A chemist rates "exceptional" in immunotherapy

About 23,000 people in the United States die each year of bacterial infections that are resistant to antibiotics, according to the Centers for Disease Control and Prevention (CDC). Globally, according to a review commissioned by the government of the United Kingdom, such infections take 700,000 lives per year.

If no action is taken, experts say that by 2050 the number of people who die of bacterial infections worldwide will increase by 10 million per year—more than currently die from cancer. These startling figures demonstrate why the development of alternative approaches to fighting bacteria has become a worldwide research priority.

Marcos Pires, assistant professor of chemistry, is exploring one promising route: instead of a treatment that attacks the bacteria directly, he is working on a method that would allow the immune system to do the dirty work. This novel technique takes a page out of the cancer treatment playbook, as immunotherapy is widely seen as among the most promising of emerging anti-cancer strategies.

Pires’ research has attracted the attention of the American Chemical Society, which recently recognized him with its inaugural ACS Infectious Diseases Young Investigator’s Award. The award acknowledges “outstanding early career researchers” based on significant contributions they have made to the infectious disease field.

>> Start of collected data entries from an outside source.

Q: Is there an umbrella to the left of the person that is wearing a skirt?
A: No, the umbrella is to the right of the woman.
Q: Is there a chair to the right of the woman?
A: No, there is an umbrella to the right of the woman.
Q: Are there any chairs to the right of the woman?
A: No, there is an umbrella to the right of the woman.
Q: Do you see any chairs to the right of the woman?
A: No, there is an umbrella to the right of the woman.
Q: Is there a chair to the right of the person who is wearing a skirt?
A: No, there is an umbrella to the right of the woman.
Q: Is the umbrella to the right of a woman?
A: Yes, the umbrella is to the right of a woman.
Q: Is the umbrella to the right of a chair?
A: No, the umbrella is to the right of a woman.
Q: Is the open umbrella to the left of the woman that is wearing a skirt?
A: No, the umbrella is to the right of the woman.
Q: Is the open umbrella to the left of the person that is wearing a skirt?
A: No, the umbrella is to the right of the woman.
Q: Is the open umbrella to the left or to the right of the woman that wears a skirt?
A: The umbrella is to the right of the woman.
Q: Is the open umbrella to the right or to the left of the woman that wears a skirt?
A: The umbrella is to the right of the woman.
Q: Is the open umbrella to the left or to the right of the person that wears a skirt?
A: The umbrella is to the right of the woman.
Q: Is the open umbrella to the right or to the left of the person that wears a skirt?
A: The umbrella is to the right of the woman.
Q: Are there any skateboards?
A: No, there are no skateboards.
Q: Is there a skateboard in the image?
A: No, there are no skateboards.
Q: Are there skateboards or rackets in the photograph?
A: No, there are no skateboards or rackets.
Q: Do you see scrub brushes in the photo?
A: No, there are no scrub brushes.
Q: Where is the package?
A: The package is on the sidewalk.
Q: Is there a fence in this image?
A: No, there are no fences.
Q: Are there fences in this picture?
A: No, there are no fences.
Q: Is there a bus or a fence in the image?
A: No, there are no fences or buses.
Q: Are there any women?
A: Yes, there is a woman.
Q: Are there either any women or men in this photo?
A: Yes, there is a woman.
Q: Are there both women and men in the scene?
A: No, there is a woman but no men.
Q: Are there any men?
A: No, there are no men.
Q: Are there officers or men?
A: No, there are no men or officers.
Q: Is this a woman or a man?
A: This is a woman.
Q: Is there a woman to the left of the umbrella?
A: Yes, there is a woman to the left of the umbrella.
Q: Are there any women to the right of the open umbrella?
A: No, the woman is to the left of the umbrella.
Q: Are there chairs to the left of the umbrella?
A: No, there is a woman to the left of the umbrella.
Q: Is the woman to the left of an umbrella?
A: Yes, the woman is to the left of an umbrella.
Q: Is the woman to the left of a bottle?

The recipients were honored at a symposium August 23 in Philadelphia during the ACS Fall National Meeting.

Pires revealed his innovative method of molecularly tagging pathogenic bacteria to attract antibodies in an article in ACS Chemical Biology in 2014.  In it, he and his team demonstrated the initial steps toward a novel, synthetic immunological approach for remodeling the surface of Gram positive bacteria by exploiting its inherent “promiscuity”—its tendency to incorporate extracellular D-amino acids into its peptidoglycan, the mesh-like scaffold that comprises much of the bacterial cell wall.

“Our method hijacks the peptidoglycan biosynthetic machinery to install a reactive chemical ‘handle’ that gets incorporated into the cell wall yielding a cell surface that recruits antibodies,” says Pires. “Essentially, this tags the bacterial cell surface with a bull’s eye marking it for destruction by the immune system.”

Pires and his team are now fine-tuning their strategy. In a cover article published in April by ACS Infectious Diseases, they revealed a two-step dipeptide peptidoglycan remodeling strategy aimed at introducing haptens (small molecules that, when combined with a larger carrier such as a protein, can elicit the production of antibodies that bind specifically to it) at an alternative site within the stem peptide to improve retention and produce higher levels of antibody recruitment to bacteria cell surfaces.  

“Based on our strategy, we believe it should be possible to use synthetic dipeptides displaying chemical ‘handles’ to label bacteria cell surfaces for imaging and therapeutic applications,” says Pires. “More importantly, we propose that our method could provide the basis for improved immunomodulation strategies to combat bacterial infections.”

The team will next use its unique strategy to attack the “Big Bad” of bacterial infections—the Gram negatives.

They are also exploring whether this strategy can work in live animal infection models and, for diagnostic purposes, whether they can quickly identify bacteria based on their labeling with synthetic D-amino acids.